A strategy board game where players run political campaigns across a map of regions, trying to win the most votes before election day. Each round, players choose between safer tactics like policy campaigning and community outreach, or more aggressive moves like attack ads and misinformation, which can give quick advantages but increase national polarization. As the game progresses, division starts to affect how voters in the regions behave and how stable the election system is, forcing players to balance winning the race with not completely destabilizing the country.
A chaotic strategy and memory game where players act as both managers and employees, constantly scheduling each other’s work shifts while trying to survive their own unstable schedules. Each round, schedules are passed between players and subtly altered, forcing everyone to rely on memory, bluffing, and deduction to figure out what their actual week looks like. As the system becomes more distorted, players struggle to separate what was planned from what was changed, reflecting the unpredictability and confusion of modern shift-based work.
A cooperative city-building board game with an interactive board that you add pieces to as players make decisions throughout the game. Players work together to grow and power a city, but every factory, highway, and industrial upgrade adds pollution, causing gray cloud pieces to slowly spread across the board’s sky and cover parts of the city. As the board becomes darker and more crowded with smog, different districts begin losing resources and forcing players to balance rapid city growth with environmental sustainability before the sky goes completely gray.
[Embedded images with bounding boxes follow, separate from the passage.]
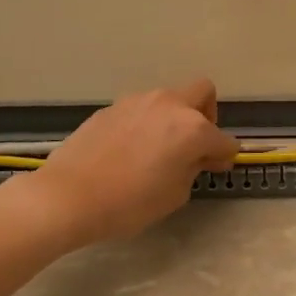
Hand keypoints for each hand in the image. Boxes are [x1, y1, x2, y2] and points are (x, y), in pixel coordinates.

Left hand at [21, 80, 238, 245]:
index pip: (224, 139)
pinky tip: (132, 150)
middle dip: (207, 115)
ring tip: (160, 149)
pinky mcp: (112, 107)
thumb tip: (201, 156)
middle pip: (203, 93)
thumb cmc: (130, 203)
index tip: (217, 167)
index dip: (225, 155)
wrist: (70, 196)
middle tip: (194, 144)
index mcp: (192, 128)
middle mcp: (169, 105)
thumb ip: (194, 168)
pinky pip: (142, 110)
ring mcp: (138, 101)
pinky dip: (147, 123)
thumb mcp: (175, 193)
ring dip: (174, 118)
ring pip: (169, 99)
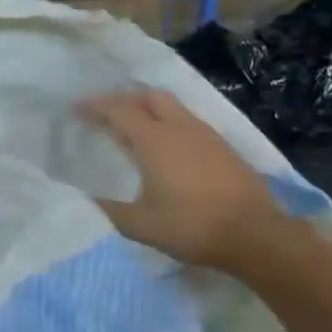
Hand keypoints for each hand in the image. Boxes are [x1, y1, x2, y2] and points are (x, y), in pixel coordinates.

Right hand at [81, 88, 291, 266]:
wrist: (256, 235)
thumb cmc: (192, 227)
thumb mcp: (140, 225)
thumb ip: (108, 210)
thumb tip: (84, 199)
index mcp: (155, 140)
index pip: (118, 110)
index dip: (95, 106)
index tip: (76, 107)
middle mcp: (180, 128)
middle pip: (149, 96)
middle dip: (124, 99)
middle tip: (106, 113)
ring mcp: (205, 135)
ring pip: (172, 107)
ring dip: (148, 110)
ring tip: (133, 128)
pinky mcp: (223, 147)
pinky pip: (187, 122)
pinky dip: (168, 124)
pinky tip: (166, 147)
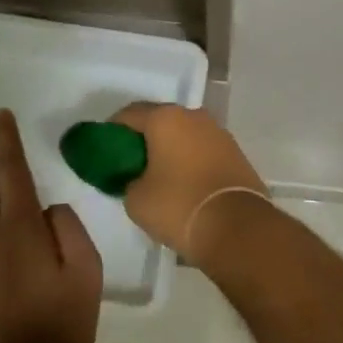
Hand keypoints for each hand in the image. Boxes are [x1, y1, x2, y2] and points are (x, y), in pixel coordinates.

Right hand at [109, 104, 269, 261]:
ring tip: (159, 174)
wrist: (236, 227)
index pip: (130, 114)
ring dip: (170, 148)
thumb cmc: (178, 205)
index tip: (105, 149)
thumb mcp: (136, 199)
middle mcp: (194, 116)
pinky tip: (184, 182)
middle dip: (144, 138)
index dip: (113, 130)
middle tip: (130, 162)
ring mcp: (219, 133)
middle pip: (160, 120)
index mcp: (166, 118)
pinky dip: (191, 160)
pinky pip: (203, 150)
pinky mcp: (236, 153)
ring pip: (185, 134)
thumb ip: (129, 180)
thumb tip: (138, 179)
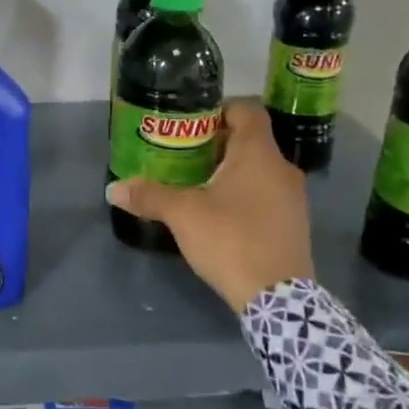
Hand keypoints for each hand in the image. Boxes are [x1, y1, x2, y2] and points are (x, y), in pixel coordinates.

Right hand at [106, 99, 313, 313]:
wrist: (278, 298)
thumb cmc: (231, 239)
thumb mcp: (183, 215)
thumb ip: (149, 196)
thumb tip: (113, 189)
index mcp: (258, 153)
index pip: (246, 110)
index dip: (219, 110)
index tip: (190, 123)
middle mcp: (282, 168)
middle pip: (250, 140)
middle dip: (217, 144)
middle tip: (183, 155)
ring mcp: (294, 197)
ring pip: (259, 169)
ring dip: (231, 171)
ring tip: (197, 184)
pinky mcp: (294, 223)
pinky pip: (267, 194)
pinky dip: (245, 194)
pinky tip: (220, 214)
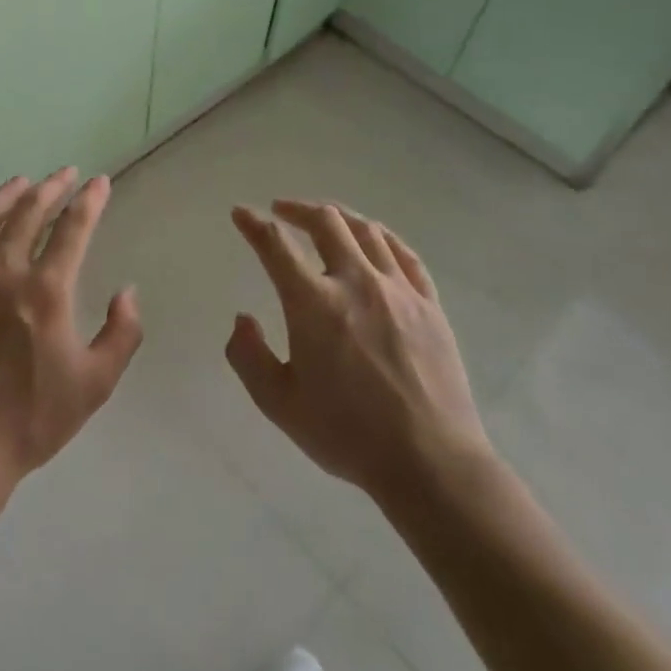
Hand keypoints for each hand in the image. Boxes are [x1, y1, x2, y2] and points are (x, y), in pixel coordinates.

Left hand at [0, 169, 142, 496]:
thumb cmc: (29, 419)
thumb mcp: (95, 384)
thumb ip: (122, 333)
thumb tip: (128, 291)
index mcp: (45, 290)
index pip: (73, 227)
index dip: (89, 200)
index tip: (99, 182)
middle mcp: (1, 270)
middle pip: (28, 211)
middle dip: (51, 187)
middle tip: (64, 174)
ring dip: (7, 194)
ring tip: (22, 182)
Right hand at [226, 200, 493, 506]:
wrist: (430, 462)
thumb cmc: (347, 434)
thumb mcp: (279, 404)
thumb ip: (248, 357)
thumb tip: (242, 320)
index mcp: (313, 303)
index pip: (276, 245)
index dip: (253, 223)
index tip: (240, 213)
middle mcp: (355, 282)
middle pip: (326, 222)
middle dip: (297, 208)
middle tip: (281, 210)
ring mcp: (398, 289)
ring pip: (366, 231)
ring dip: (338, 217)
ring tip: (325, 219)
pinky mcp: (430, 304)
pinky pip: (405, 254)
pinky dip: (382, 237)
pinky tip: (375, 239)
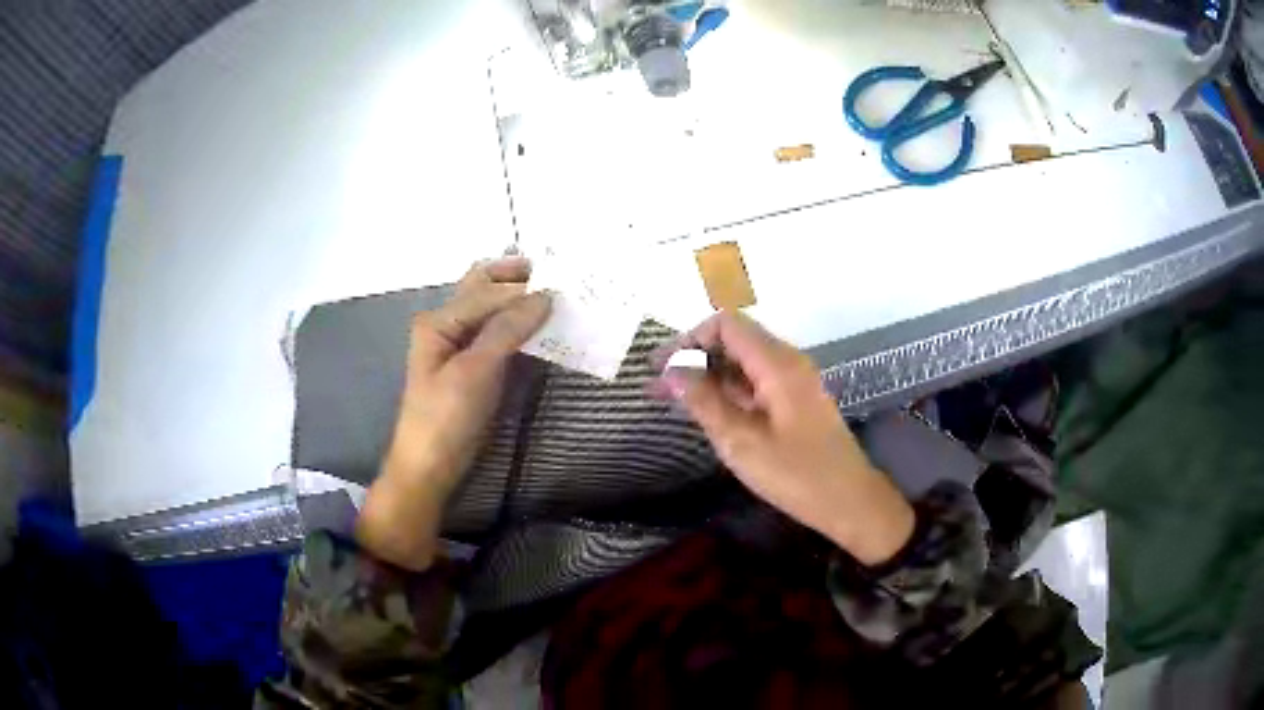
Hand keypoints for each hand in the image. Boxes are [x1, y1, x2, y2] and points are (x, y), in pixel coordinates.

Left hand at [357, 257, 550, 570]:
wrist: (430, 467)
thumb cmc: (446, 419)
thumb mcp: (475, 372)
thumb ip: (506, 330)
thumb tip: (545, 296)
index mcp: (439, 321)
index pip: (488, 293)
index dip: (523, 289)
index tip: (564, 288)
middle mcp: (447, 325)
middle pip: (482, 287)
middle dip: (515, 276)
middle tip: (554, 275)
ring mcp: (459, 346)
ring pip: (491, 309)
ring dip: (518, 299)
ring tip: (554, 296)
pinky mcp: (473, 367)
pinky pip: (497, 334)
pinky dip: (519, 325)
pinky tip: (540, 328)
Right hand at [655, 311, 914, 565]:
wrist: (849, 501)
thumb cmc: (796, 475)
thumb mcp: (741, 442)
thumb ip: (704, 402)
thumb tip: (672, 371)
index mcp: (777, 363)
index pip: (726, 324)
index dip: (689, 339)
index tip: (662, 369)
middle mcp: (788, 361)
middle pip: (735, 340)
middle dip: (695, 358)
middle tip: (660, 389)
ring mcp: (795, 380)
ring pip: (745, 362)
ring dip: (710, 376)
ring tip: (676, 402)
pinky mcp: (797, 400)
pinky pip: (757, 381)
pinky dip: (730, 390)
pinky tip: (710, 413)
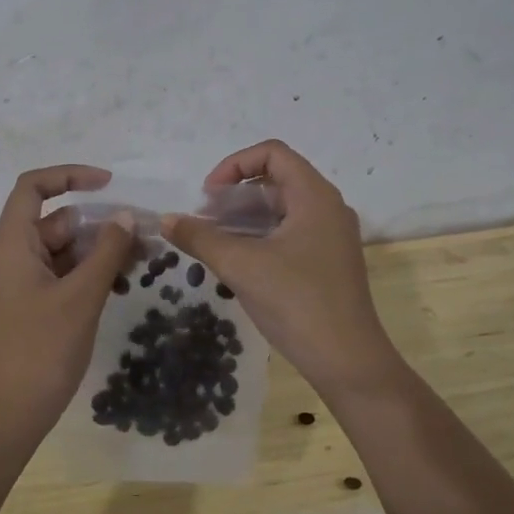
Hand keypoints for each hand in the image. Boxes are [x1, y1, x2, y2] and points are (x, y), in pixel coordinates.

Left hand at [0, 165, 134, 432]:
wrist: (9, 413)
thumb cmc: (42, 349)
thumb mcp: (81, 296)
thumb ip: (106, 251)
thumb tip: (126, 216)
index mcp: (12, 244)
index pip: (33, 187)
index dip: (69, 176)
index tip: (108, 184)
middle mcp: (12, 256)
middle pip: (55, 221)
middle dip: (98, 223)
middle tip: (142, 235)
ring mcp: (21, 283)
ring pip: (62, 250)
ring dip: (98, 250)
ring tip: (140, 260)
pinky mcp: (31, 306)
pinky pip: (62, 275)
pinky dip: (88, 274)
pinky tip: (120, 283)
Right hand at [161, 140, 401, 399]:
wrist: (347, 360)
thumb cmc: (296, 302)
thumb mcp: (241, 266)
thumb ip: (200, 238)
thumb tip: (166, 220)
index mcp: (315, 196)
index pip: (273, 153)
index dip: (234, 165)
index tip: (208, 196)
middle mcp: (328, 208)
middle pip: (277, 180)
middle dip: (235, 194)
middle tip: (205, 220)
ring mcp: (331, 236)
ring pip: (282, 210)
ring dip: (245, 217)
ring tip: (214, 241)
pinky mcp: (328, 262)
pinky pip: (290, 233)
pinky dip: (261, 237)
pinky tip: (237, 262)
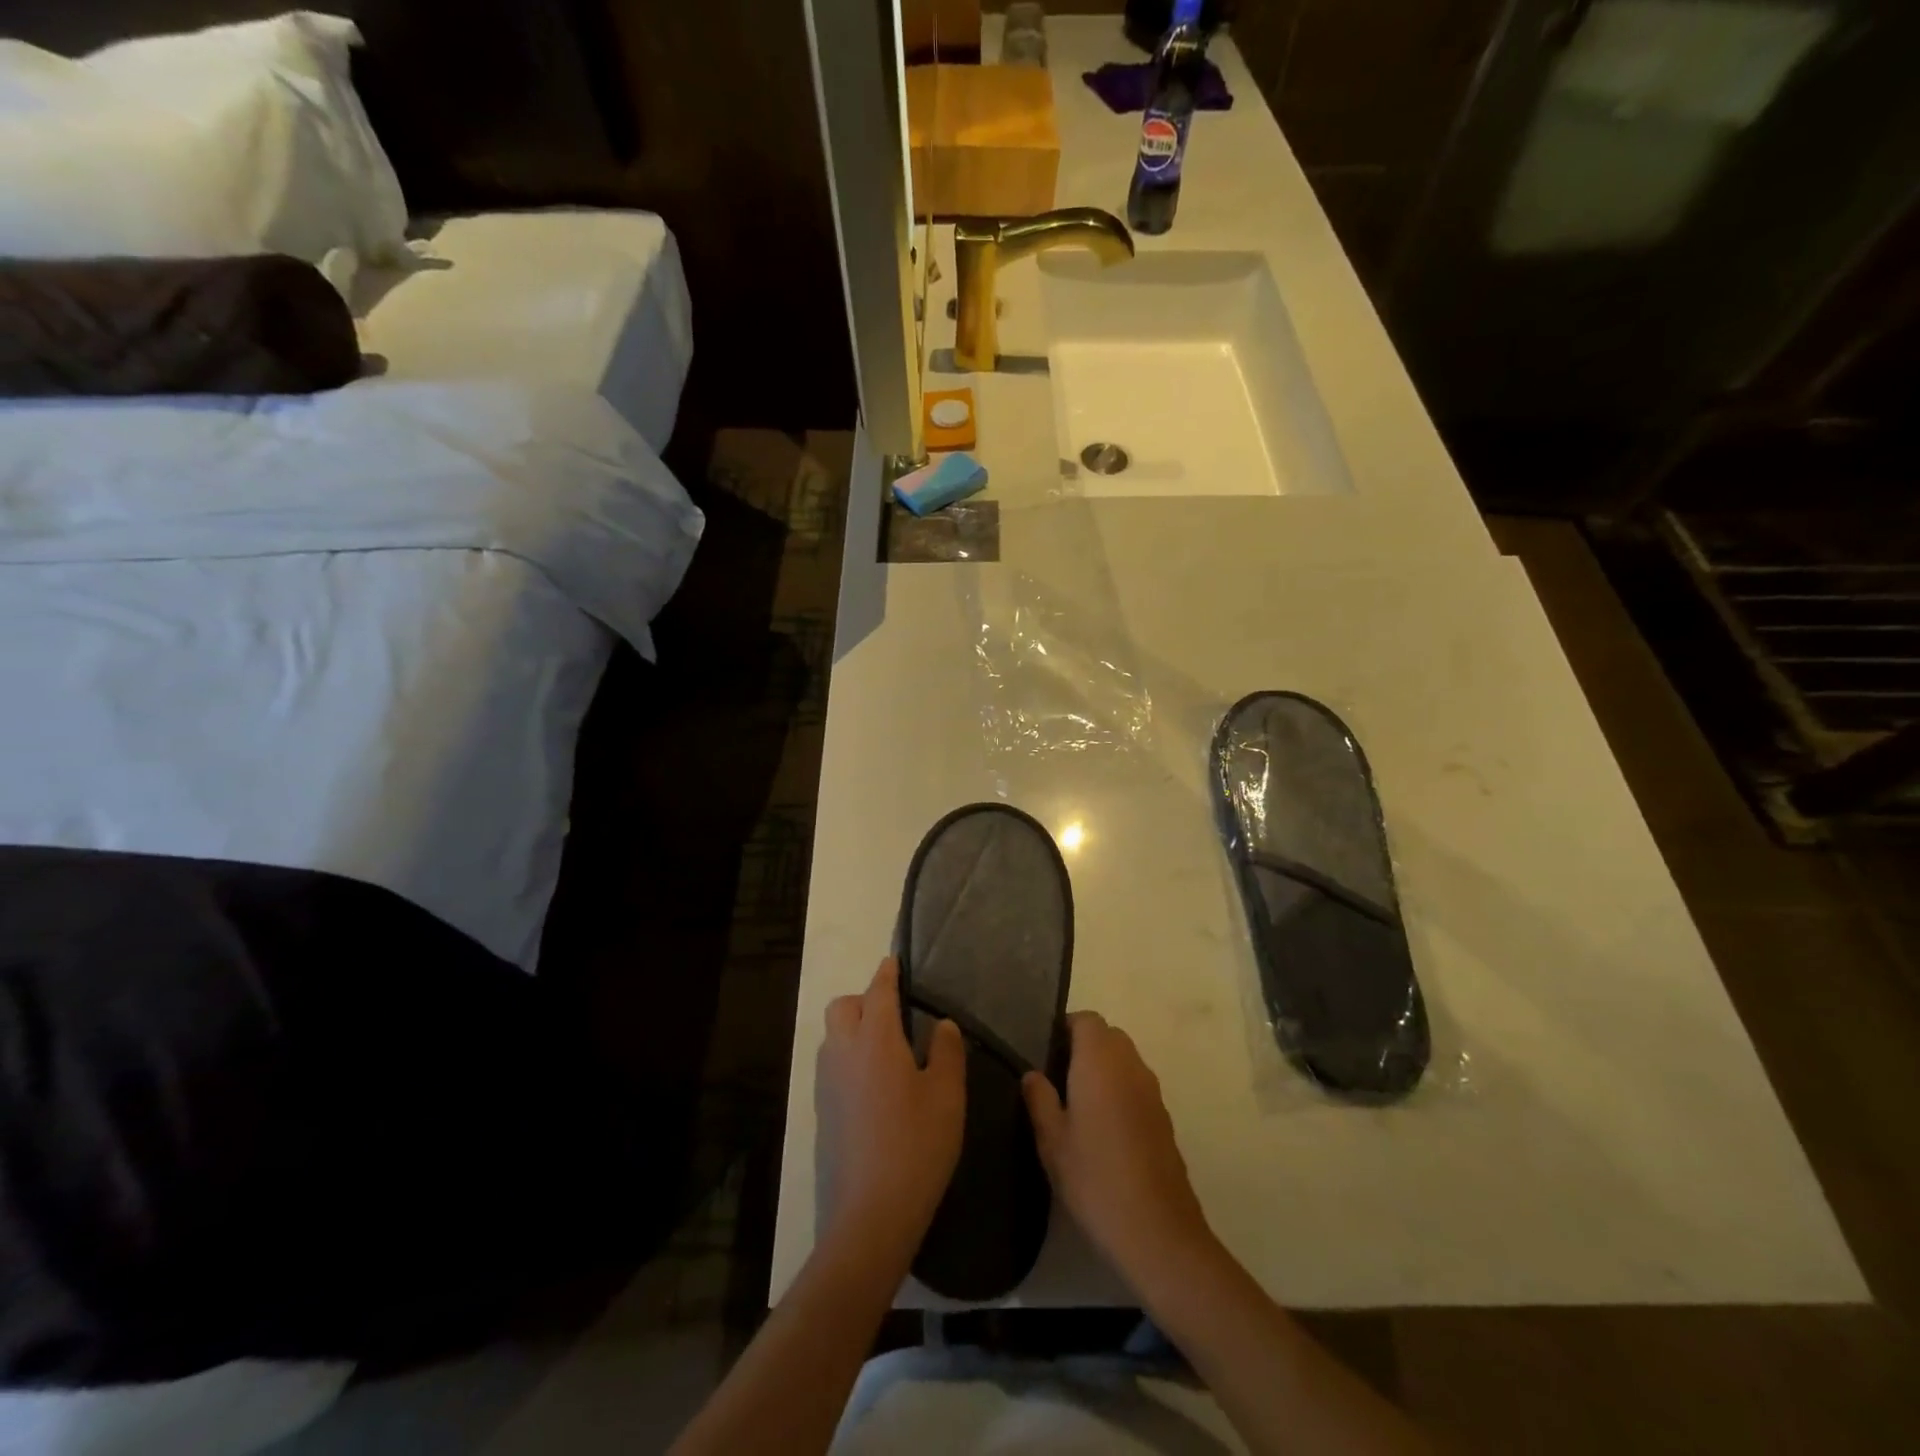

A cooperative escape-room style board game where players work together to solve puzzles and escape a series of connected rooms. Each player is given different pieces of information and unique communication limitations, meaning no one person has the full answer on their own. To progress through the game, players have to figure out how to share clues, interpret each other’s information, and work together despite the communication barriers in place.
(endless game idea as a persuasive game)
Previous endless game- Librarian logging game
A librarian simulation game where players organize, stamp, and archive books in a public library. Over time new policies begin restricting certain titles, topics, and authors, forcing players to decide whether to follow censorship rules, secretly preserve banned books, or risk consequences for resisting.